Guest speakers included Slater Family Endowed Chair Malik Kahook and benefactor Craig Slater. This endowed chair has given Dr. Kahook the valuable gift of time to develop groundbreaking technologies and therapies. “Holding an endowed chair is one of the biggest honors for a professor at a university,” said Dr. Kahook. “And this one is special because of the personal relationship I’ve developed with Craig.”
Inspired to Give
Slater and his wife, Colleen, have wrestled with which organizations to support throughout their careers. Slater said, “Philanthropy is hard. It sounds easy at first, but we have found that it’s more difficult than we thought.” Finding an organization whose mission aligns, has sound financial practices and the dedicated professionals to follow through can be daunting. But that’s just what they found at the CU Anschutz Medical Campus. “This is one of the gifts we feel the best about and know that we are making a difference,” said Craig.
Dr. Naresh Mandava, Sue Anschutz-Rodgers Chair in Retinal Diseases and director of the UCHealth Eye Center, introduced Dr. Kahook and the Slaters after learning of Craig’s interest in fueling scientific discovery. After a two-hour dinner with Dr. Kahook, Craig knew this was the place to invest. In 2013, he and Colleen created the Slater Family Endowed Chair to give Dr. Kahook the funding to pursue innovative research and get new therapies and technologies to patients quicker than ever before. Dr. Kahook said, “What excited me is that just in the last 11 years since I came to CU, we’ve spun out eight different companies and filed over 100 patents. Right now, the number one growing glaucoma surgical device is the dual blade that we developed right here.” The Kahook Dual Blade is being used in eye centers around the country and is projected to bring upwards of $1 million to the university in royalties next year.
The Gift of Site
When internationally recognized painter Philip Tarlow learned he had a cataract and glaucoma in his right eye and would need surgery, he panicked. “My eyes are my life and the prospect of eye surgery was terrifying.” He chose UCHealth Eye Center because of its outstanding reputation. “From the moment I met Dr. Leonard Seibold, I relaxed and knew I was in the presence of a truly great surgeon.” He evaluated Tarlow’s condition and performed a combination glaucoma-cataract surgery using the Kahook Dual Blade, both pioneered at Rocky Mountain Lions Eye Institute.

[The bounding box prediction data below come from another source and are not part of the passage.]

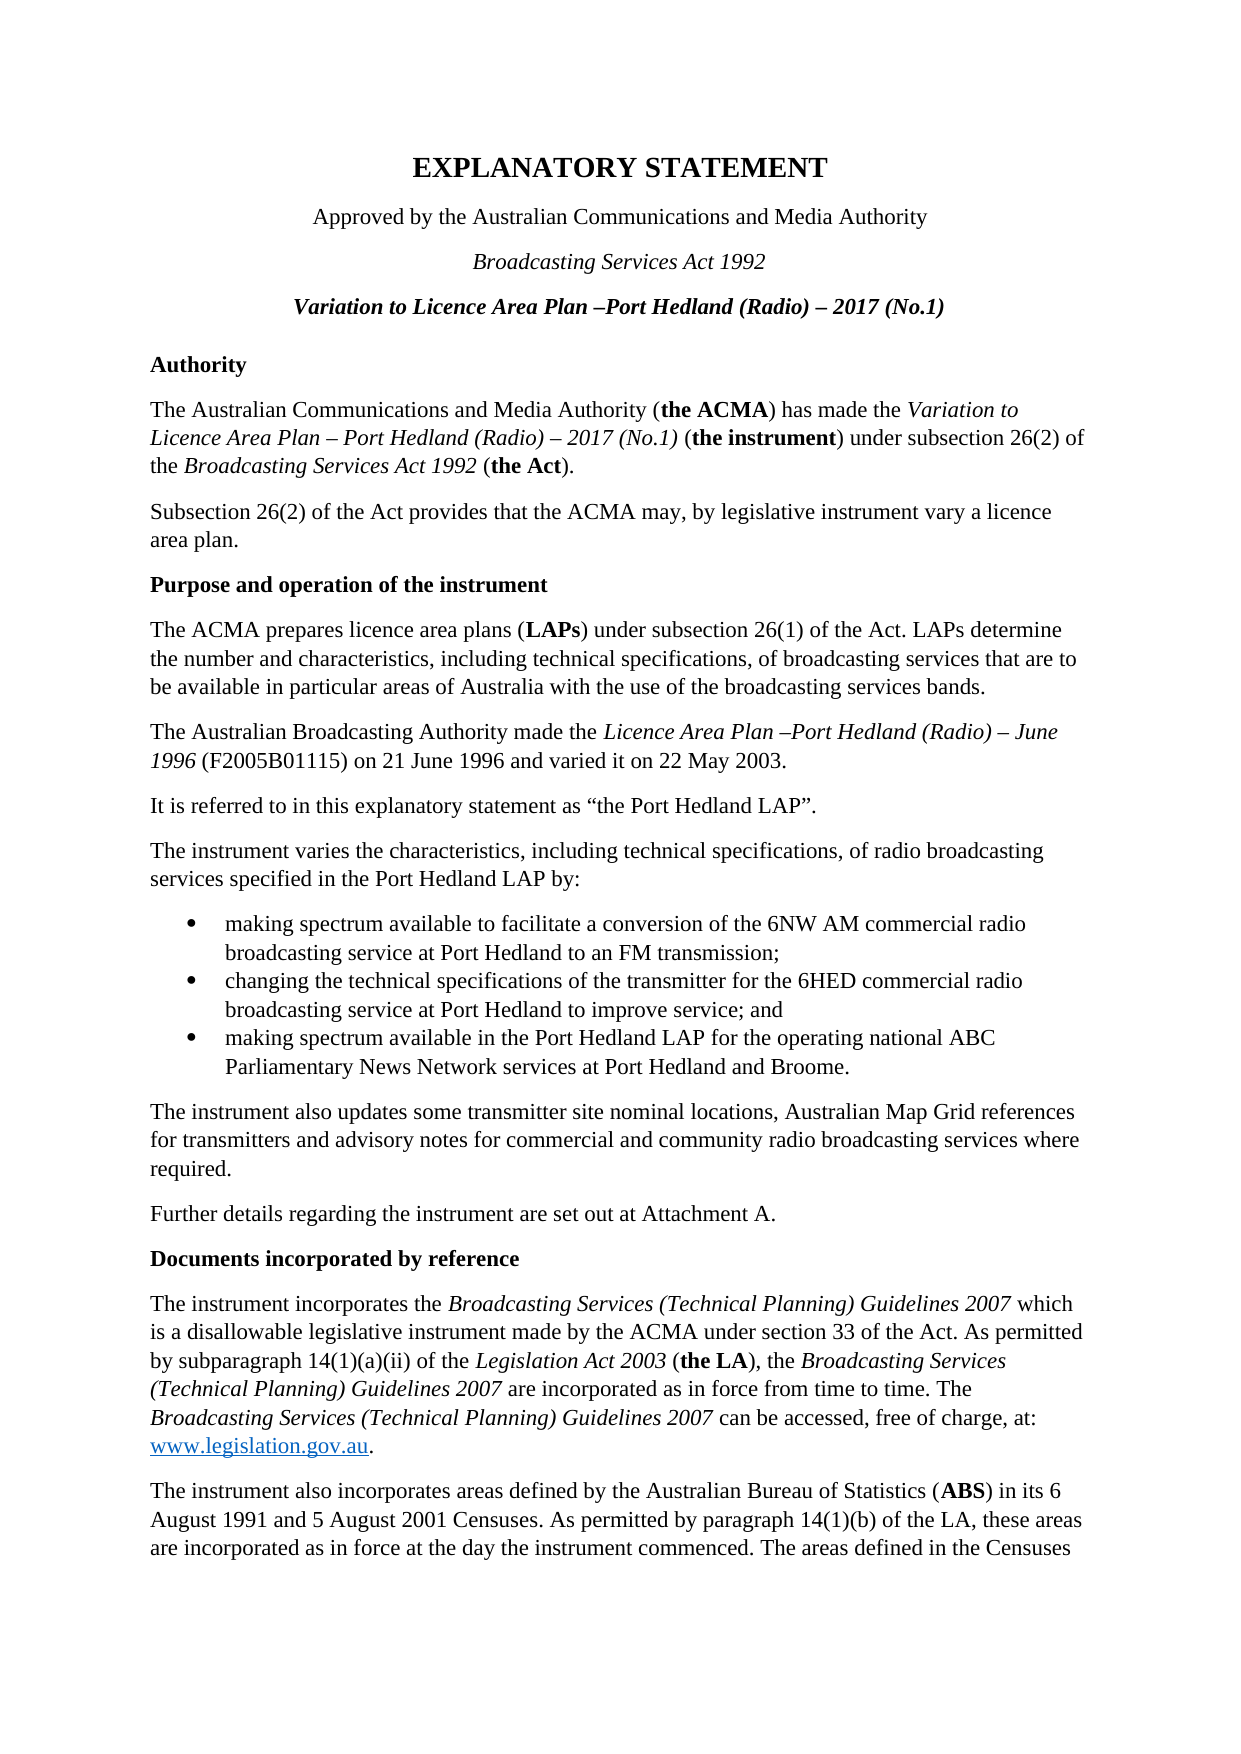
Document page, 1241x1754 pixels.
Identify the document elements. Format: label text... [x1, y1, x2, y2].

text The ACMA prepares licence area plans (LAPs) under subsection 26(1) of the Act. LAPs determine the number and characteristics, including technical specifications, of broadcasting services that are to be available in particular areas of Australia with the use of the broadcasting services bands. [150, 616, 1090, 699]
text EXPLANATORY STATEMENT [150, 150, 1090, 183]
text Variation to Licence Area Plan –Port Hedland (Radio) – 2017 (No.1) [150, 293, 1090, 319]
text The Australian Broadcasting Authority made the Licence Area Plan –Port Hedland (Radio) – June 1996 (F2005B01115) on 21 June 1996 and varied it on 22 May 2003. [150, 718, 1090, 773]
text Further details regarding the instrument are set out at Attachment A. [150, 1200, 1090, 1226]
text It is referred to in this explanatory statement as “the Port Hedland LAP”. [150, 792, 1090, 818]
list making spectrum available in the Port Hedland LAP for the operating national ABC Parliamentary News Network services at Port Hedland and Broome. [187, 1024, 1090, 1079]
text Subsection 26(2) of the Act provides that the ACMA may, by legislative instrument vary a licence area plan. [150, 498, 1090, 552]
text The instrument also updates some transmitter site nominal locations, Australian Map Grid references for transmitters and advisory notes for commercial and community radio broadcasting services where required. [150, 1098, 1090, 1181]
text Authority [150, 351, 1090, 377]
text Approved by the Australian Communications and Media Authority [150, 203, 1090, 229]
text The Australian Communications and Media Authority (the ACMA) has made the Variation to Licence Area Plan – Port Hedland (Radio) – 2017 (No.1) (the instrument) under subsection 26(2) of the Broadcasting Services Act 1992 (the Act). [150, 396, 1090, 479]
list making spectrum available to facilitate a conversion of the 6NW AM commercial radio broadcasting service at Port Hedland to an FM transmission; [187, 911, 1090, 965]
text The instrument incorporates the Broadcasting Services (Technical Planning) Guidelines 2007 which is a disallowable legislative instrument made by the ACMA under section 33 of the Act. As permitted by subparagraph 14(1)(a)(ii) of the Legislation Act 2003 (the LA), the Broadcasting Services (Technical Planning) Guidelines 2007 are incorporated as in force from time to time. The Broadcasting Services (Technical Planning) Guidelines 2007 can be accessed, free of charge, at: www.legislation.gov.au. [150, 1290, 1090, 1458]
text Purpose and operation of the instrument [150, 571, 1090, 598]
text Documents incorporated by reference [150, 1245, 1090, 1271]
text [150, 1477, 1090, 1561]
text The instrument varies the characteristics, including technical specifications, of radio broadcasting services specified in the Port Hedland LAP by: [150, 837, 1090, 892]
text Broadcasting Services Act 1992 [150, 248, 1090, 274]
list changing the technical specifications of the transmitter for the 6HED commercial radio broadcasting service at Port Hedland to improve service; and [187, 967, 1090, 1022]
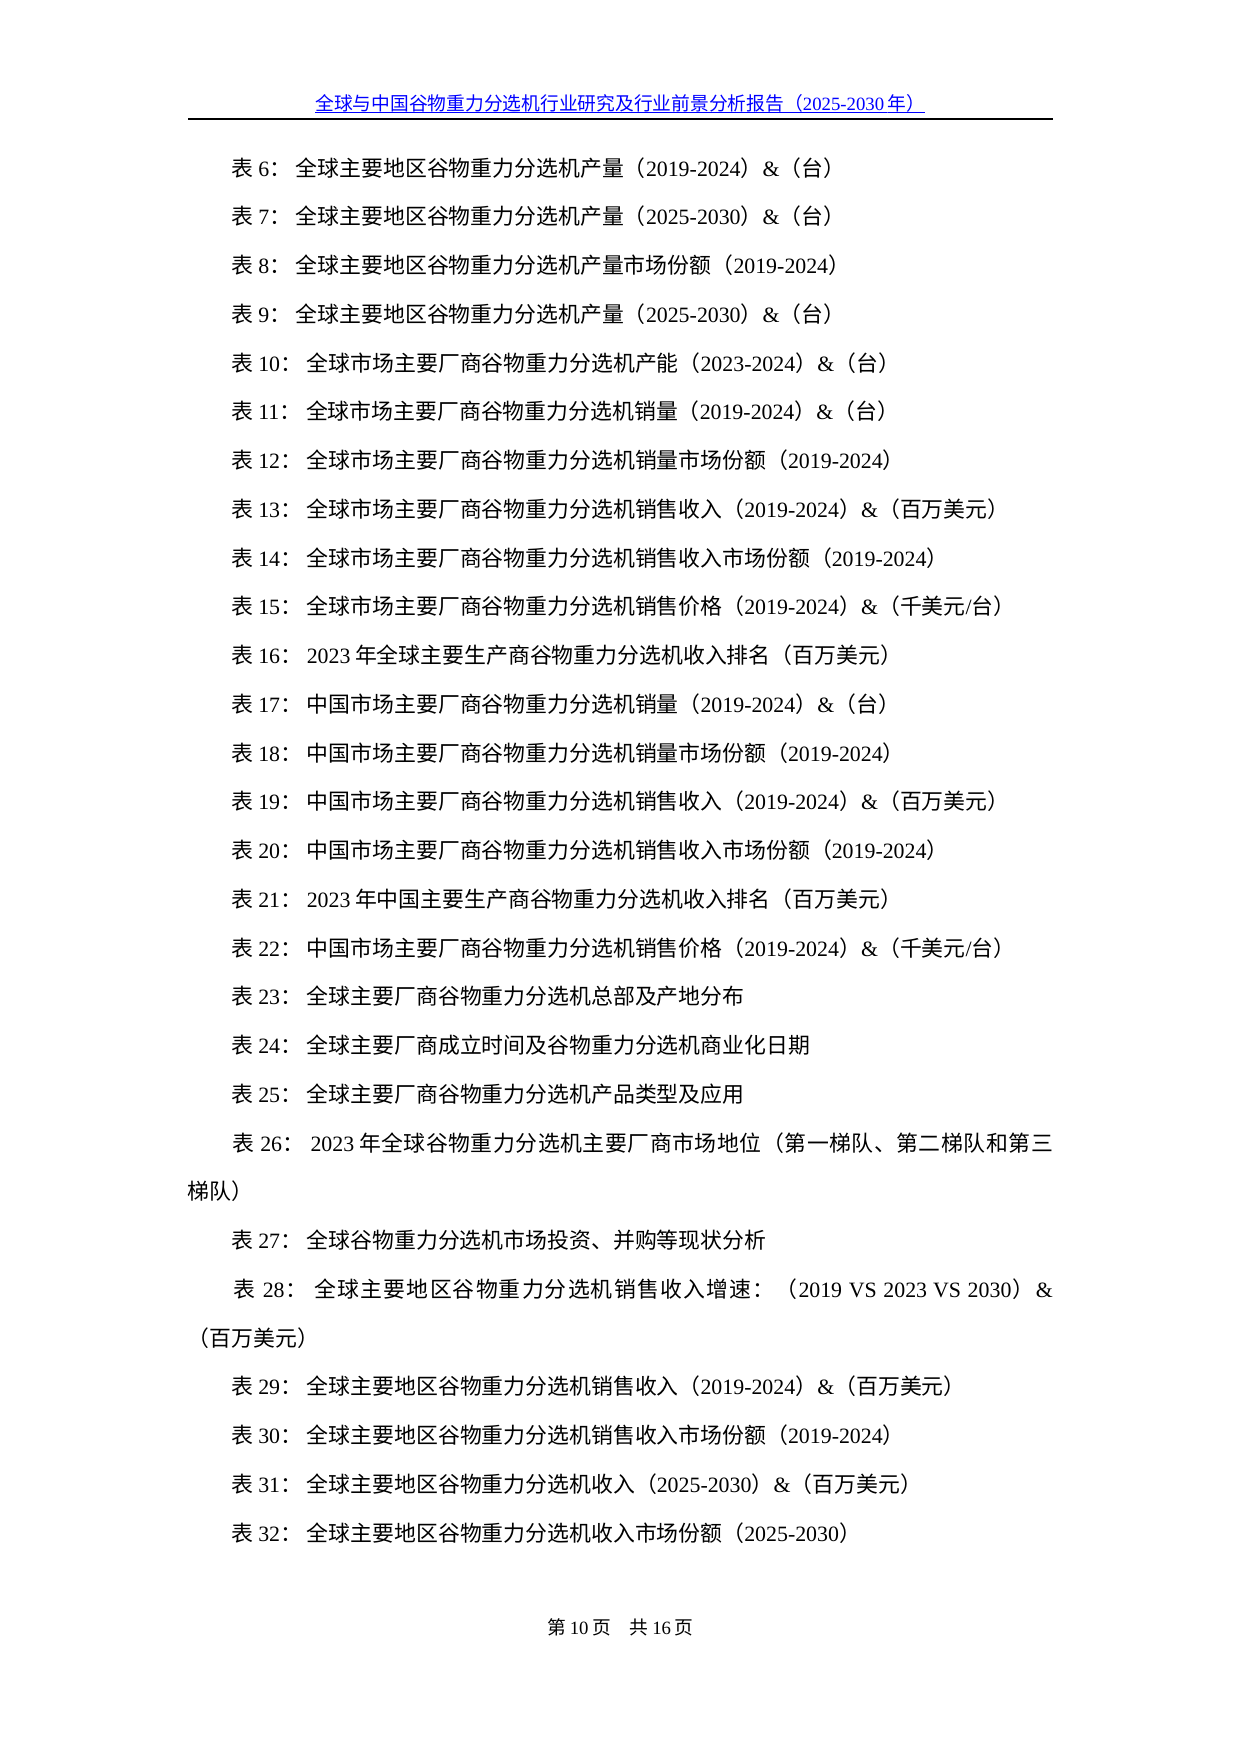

The very next day after surgery, Tarlow was back in his studio painting. “Although I knew it would take time for my eye to fully heal, even at that early stage, my vision was good enough for me to paint. My gratitude for the center and Dr. Seibold’s mastery and superb communication style with patients, is profound. I also work with kids and have touched the lives of thousands, with plans to touch thousands more. For all those who support the work of the UCHealth Eye Center, know that you are not only touching the life of one patient; often that person’s work in the world goes on to touch many more. The impact of your giving is far more than you can imagine!”
Philanthropy Full Circle
This is philanthropy at its best – where generosity was transformed into life-altering technology. The Kahook Dual Blade is just one example of the innovative work happening at CU Anschutz. There are currently 94 fully-funded endowed chairs on campus, and each one is producing tangible benefits for the field of health care and helping propel CU Anschutz to new heights. “Not a day goes by that we aren’t trying to recruit someone or keep someone on campus, and endowed chairs are powerful tools to keep the very best talent in Colorado,” said Chancellor Elliman.